Ir al contenido principal

Desescalar o parar la guerra. Escalar la Paz

Análisis
Tomado de ANNCOL
Por Allende La Paz



Ahora la palabreja de moda es “desescalar”. La usan para dizque “desescalar el conflicto” como si eso fuera posible. Si no que lo digan los familiares de las víctimas del conflicto armado. O las víctimas del conflicto social-económico-político que sacude Colombia desde hace más de 5 décadas.

Ante esto habría que preguntarse. Quién “escaló” el conflicto? Evidentemente que fue el gobierno colombiano, quienes inauguraron –más bien continuaron- una violencia que venía siendo azuzada por el propio estado. Recordemos que en el ataque a Marquetalia en 1964 –contra 48 campesinos, entre ellos dos mujeres- el gobierno “escaló” el conflicto utilizando 16.000 soldados, la aviación y la guerra bacteriológica con la “peste negra”, rubricando la asimetría de la guerra colombiana. Y de ahí en adelante usó “todas las formas de lucha” contrarevolucionarias para tratar de ganar la guerra que ellos mismos decretaron y, que ya todos sabemos, nunca ha podido ganarla y, por el contrario, ha habido momentos en que la moral combativa de la tropa oficial ha estado por los suelos, preludio de su colapso.

Si seguimos la verdadera historia colombiana veremos que posteriormente quien “escaló” el conflicto armado fue el propio gobierno. Echó mano de las bandas de narco-paramilitares y los incentivo de tal manera que las “CONVIVIR” durante la administración Uribe Vélez –más conocido como Uribhitler- de 12.000 narco-paramilitares se saltó a 36.000 y hasta 40.000 asesinos que actuaban –y actúan con otros nombres, pero sigen siendo narco-paramilitares- de la mano de las fuerzas militares-policiales.

La “profundización” o degradación de la guerra fue –y es- adelantada por el Estado mismo, cuyos gobernantes adelantan la más espantosa “guerra sucia” y ejecutan extrajudicialemnte, masacran, desaparecen, desplazan y roban tierras, torturan, al punto que la responsabilidad estatal va desde el 83% en las ejecuciones extrajudiciales y masacres hasta el 97,7% en el caso de las desapariciones. Para “lavarse la cara” han utilizado su herramienta impúdica, los narco-paramilitares, a quienes se responsabiliza de los peores crímenes y las peores atrocidades, mas las atrocidades parten de un hilo conductor, el Estado y sus militares.

Se puede “desescalar” un conflicto como el colombiano? No lo creemos porque el que lo “escala” es el mismo Estado y sus gobernantes, quienes se sienten “obligados” por sus intereses de clase a seguir la guerra para poder aplicar las órdenes del imperio estadounidense.

A la sombra de esa “obligación” se ha criado una serie de bandidos que usufructúan la guerra. Desde medios de comunicación –El Tiempo, por ejemplo, desde cuado era propiedad absoluta de los Santos- hasta “militares” y “empresarios” a quienes les engorda el bolsillo la guerra (cierto, Enrique Gómez Hurtado?).

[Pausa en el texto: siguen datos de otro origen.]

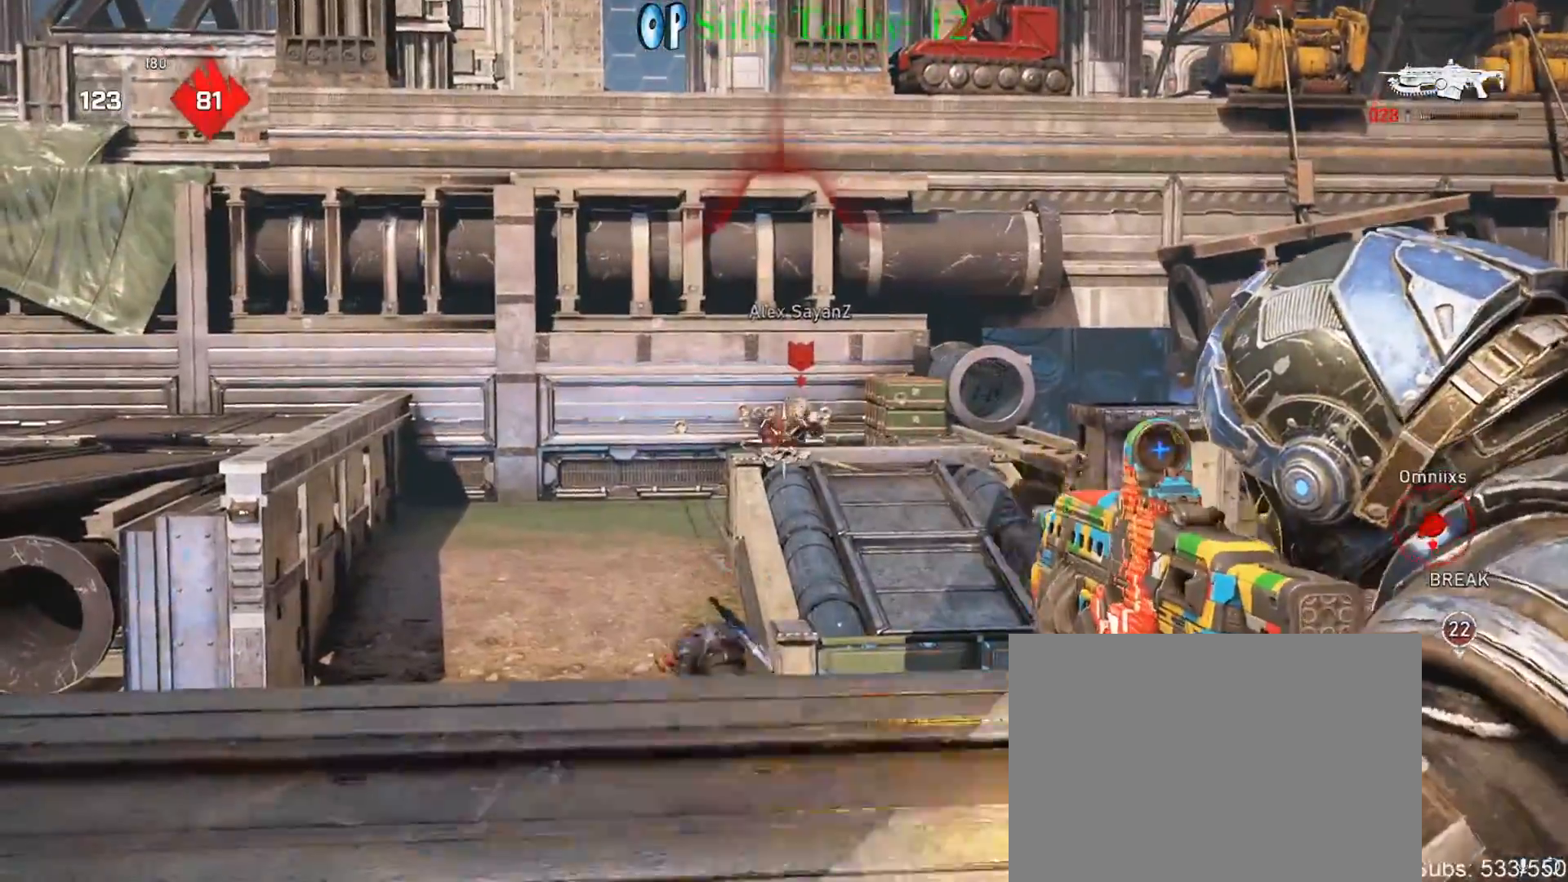
{"buttons": ["DPAD_DOWN"], "left_stick": "center", "right_stick": "center", "events": [[17, "L3", "up"], [100, "L3", "down"], [183, "L3", "up"], [267, "L3", "down"], [367, "L3", "up"], [467, "L2", "up"], [483, "DPAD_DOWN", "down"], [483, "R2", "up"]]}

La “clase militar” es una de las pricipales talanqueras para “desescalar” el conflicto. Su negocio y su forma de enriquecerse es la guerra. Los militares se “preparan para la guerra en tiempos de paz”. Tienen una sola política, la guerra, al igual que el Estado. Aparejada van los narco-paramilitares –ahora llamados por el mismo Estado como BACRIM, en un intento de “lavarse la cara” y hacer olvidar los horrores causados por ellos.

De tal manera que para “desescalar” el conflicto interno colombiano se tiene que desaparecer la Doctrina Militar conque el Estado dotó a los militares, la Doctrina de Seguridad Nacional y su nefasto principio de “secarle el agua al pez”, ya que ella es el sustento ideológico de los crímenes cometidos contra el pueblo. Igualmente dotar a unas Nuevas Fuerzas Militares, depuradas de doctrina foráneas y elementos corruptos y asesinos, de la Doctrina Bolivariana que contemple al pueblo como su única y verdadera razón de ser.

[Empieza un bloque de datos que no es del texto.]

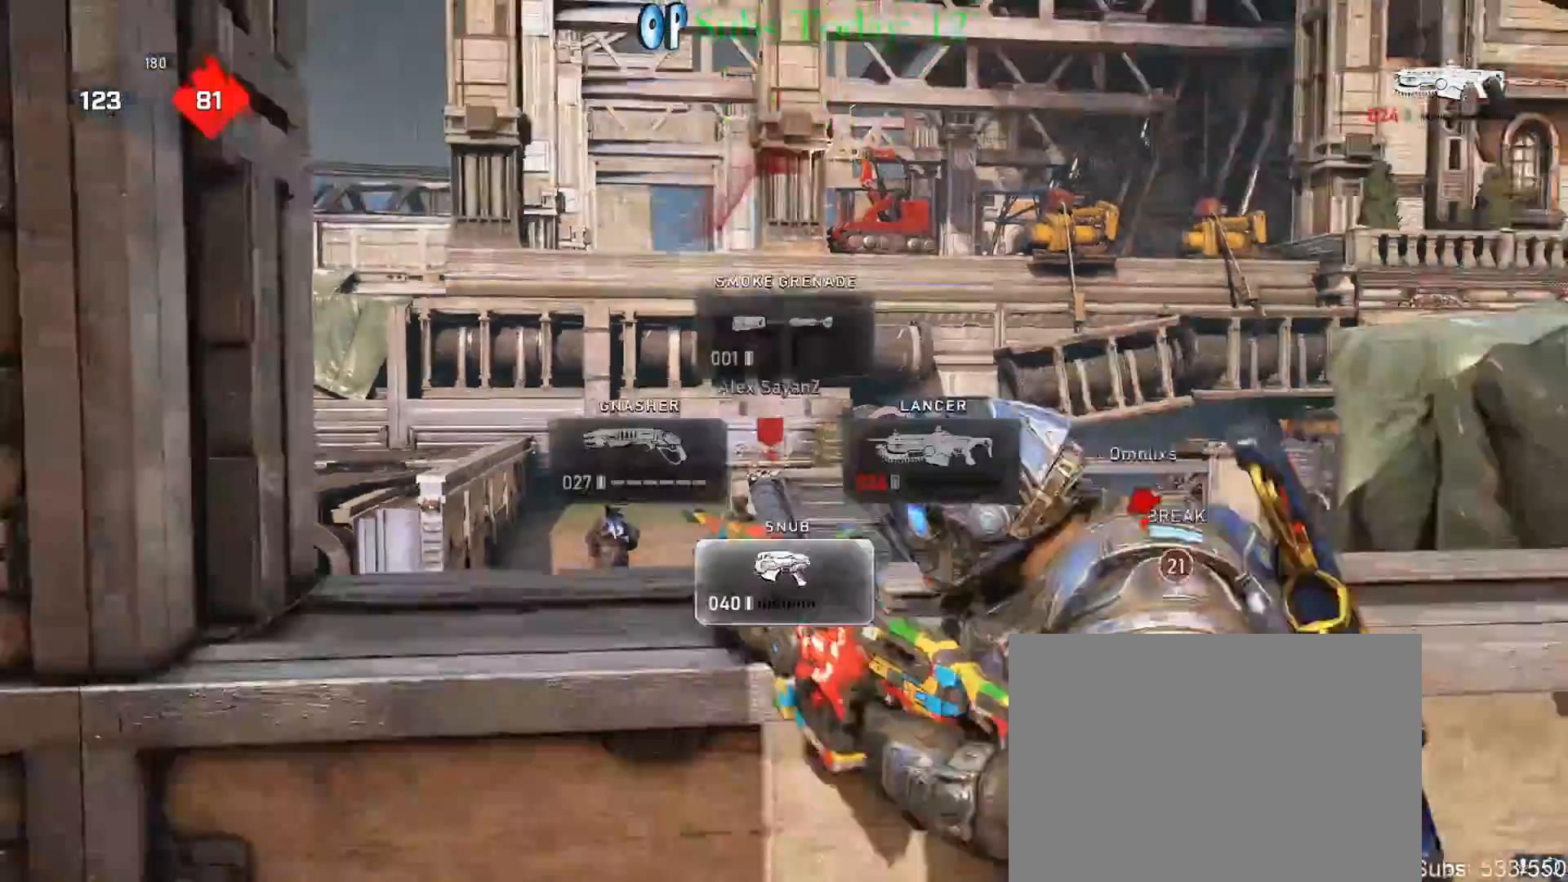
{"buttons": [], "left_stick": "center", "right_stick": "center", "events": [[67, "DPAD_DOWN", "up"], [217, "left_stick", "left"], [250, "right_stick", "down"], [333, "right_stick", "center"], [383, "left_stick", "center"]]}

En segundo lugar, deben ser desmontadas y desaparecidas de la vida política nacional las bandas de narco-paramilitares, llámense como se llamen, y castigar a los elementos militares ligadas a ellas, única forma de garantizar la no repetición de éstas prácticas de Terrorismo de Estado.

De lo que se trata entonces no es de “desescalar” el conflicto interno, sino llegar a un acuerdo de Cese Bilateral de Fuegos que pare la maquinaria de guerra estatal ya que las FARC-EP han manifestado su decisión de parar ya la guerra, para ya libre del “ruido” de la guerra, que puede dar al traste los anhelos de Paz de los colombianos, llegar a un Acuerdo General que acabe la guerra fratricida entre colombianos.

No desescalemos la guerra porque de esa manera la perpetuamos. Tenemos es que parar la guerra para ya una vez detenida la maquinaria de la guerra construir tranquilamente la Paz.

Comentarios

Entradas populares de este blog

"Estamos ante otro fallo masivo y colosal del capitalismo": Noam Chomsky sobre el coronavirus

Entrevista Tomada de El Espectador Por EFE El filósofo y lingüista estadounidense reflexiona sobre lo que ha dejado la actual pandemia en el mundo y cuestiona la forma en que los gobernantes han enfrentado la crisis del coronavirus. Dice que los líderes están siendo "el problema y no la solución" y espera que en el futuro los humanos "aprendamos la lección". Para el filósofo y lingüista Noam Chomsky, la primera gran lección de la actual pandemia es que estamos ante "otro fallo masivo y colosal de la versión neoliberal del capitalismo", que en el caso de Estados Unidos está agravado por la naturaleza de los "bufones sociópatas que manejan el Gobierno" liderado por Donald Trump. Desde su casa de Tucson (Arizona) y lejos de su despacho en el Instituto Tecnológico de Massachusetts (MIT), desde el que cambió para siempre el campo de la lingüística, Chomsky repasa en una entrevista con Efe las consecuencias de un virus que deja cla...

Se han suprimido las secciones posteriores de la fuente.